Corporate Governance

ANTI-MONEY LAUNDERING:
The Criminal and Regulatory Framework, and Anti-Money Laundering Compliance Programs (Part 2)


This article is a continuation of our most recent corporate governance series. If you missed part 1, you can read it online here: Anti-Money Laundering Part 1

1. The Money Laundering Control Act

The Money Laundering Control Act consists of two criminal statutes, 18 U.S.C. §§ 1956 and 1957. Generally, the Act makes it a federal crime to launder money. Violation of this law can result in up to 20 years imprisonment for an individual and substantial fines for both an individual and a business.

Both sections of the Act apply to all persons and businesses in the United States. Prosecution under the Act can thus include not only the person responsible for the underlying crime that generated the illicit funds laundered, but also any person or business that knowingly assists or attempts to assist in the effort, or that is "willfully blind" to the source of the funds. In addition, certain provisions of the Act provide for extraterritorial jurisdiction, thus make it applicable to persons and businesses outside the United States.

PROBLEM A ▸ Please recast the taxonomic listing below as a Markdown table with the columns Row and Listing line, numbering each line and skipping blank ones. Leave the pictures out.

TASK MATERIAL ▸
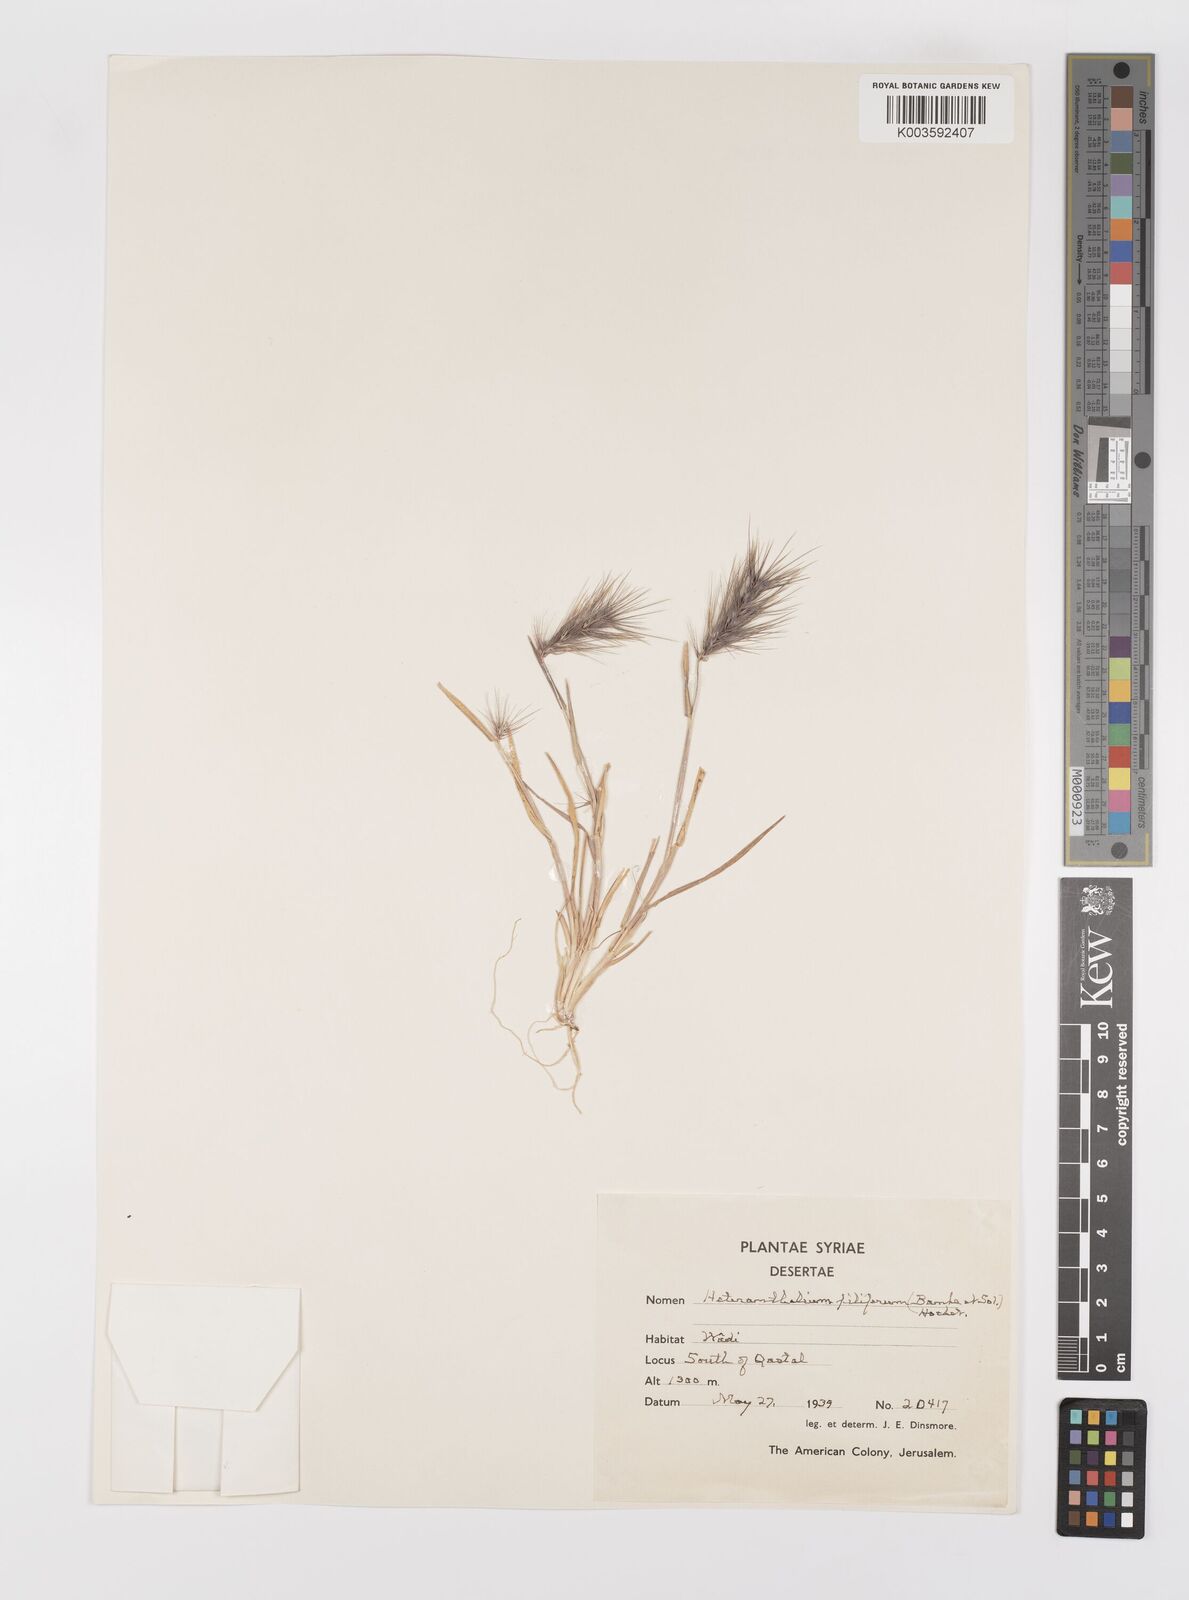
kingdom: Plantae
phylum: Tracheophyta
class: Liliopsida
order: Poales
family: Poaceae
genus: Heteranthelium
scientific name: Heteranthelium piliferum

PROBLEM B ▸ Copy the portion of the anti-money laundering article that begins at the words "The Money Laundering Control Act consists" and stops after "outside the United States.".

TASK SOLUTION A ▸
| Row | Listing line |
|---|---|
| 1 | kingdom: Plantae |
| 2 | phylum: Tracheophyta |
| 3 | class: Liliopsida |
| 4 | order: Poales |
| 5 | family: Poaceae |
| 6 | genus: Heteranthelium |
| 7 | scientific name: Heteranthelium piliferum |

TASK SOLUTION B ▸
The Money Laundering Control Act consists of two criminal statutes, 18 U.S.C. §§ 1956 and 1957. Generally, the Act makes it a federal crime to launder money. Violation of this law can result in up to 20 years imprisonment for an individual and substantial fines for both an individual and a business.

Both sections of the Act apply to all persons and businesses in the United States. Prosecution under the Act can thus include not only the person responsible for the underlying crime that generated the illicit funds laundered, but also any person or business that knowingly assists or attempts to assist in the effort, or that is "willfully blind" to the source of the funds. In addition, certain provisions of the Act provide for extraterritorial jurisdiction, thus make it applicable to persons and businesses outside the United States.